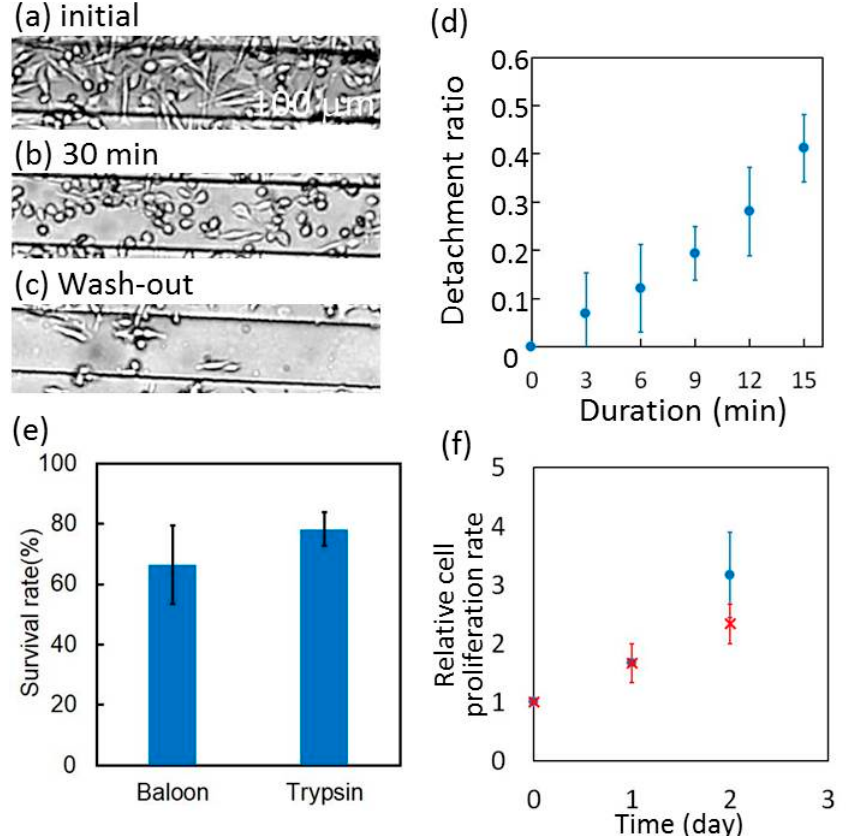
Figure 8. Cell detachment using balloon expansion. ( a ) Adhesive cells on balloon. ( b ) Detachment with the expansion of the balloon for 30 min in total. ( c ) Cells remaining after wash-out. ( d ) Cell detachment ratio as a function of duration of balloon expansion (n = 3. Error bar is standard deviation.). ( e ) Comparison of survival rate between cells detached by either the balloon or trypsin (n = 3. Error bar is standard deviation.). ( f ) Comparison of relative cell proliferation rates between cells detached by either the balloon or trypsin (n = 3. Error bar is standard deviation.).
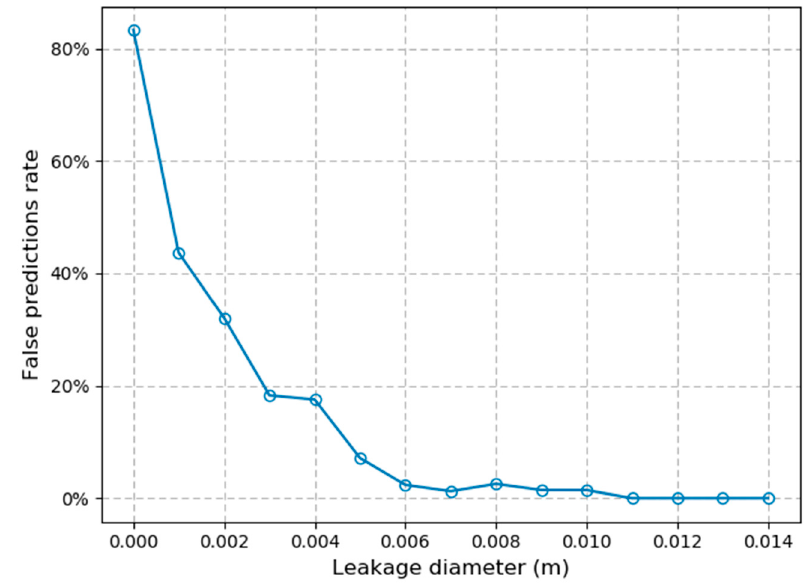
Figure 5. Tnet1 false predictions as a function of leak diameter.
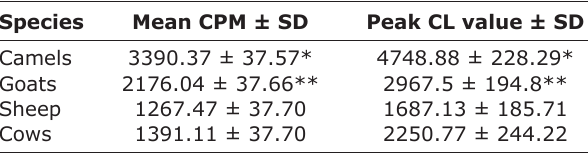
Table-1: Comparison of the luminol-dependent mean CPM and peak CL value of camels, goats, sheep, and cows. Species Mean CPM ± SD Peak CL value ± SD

========================================

(Your instructions)
Give back word for word the lines from the one containing "Figure 5. Tnet1" through the final line of the data above. Pictures are to be left out.

(Task answer)
Figure 5. Tnet1 false predictions as a function of leak diameter.
Table-1: Comparison of the luminol-dependent mean CPM and peak CL value of camels, goats, sheep, and cows. Species Mean CPM ± SD Peak CL value ± SD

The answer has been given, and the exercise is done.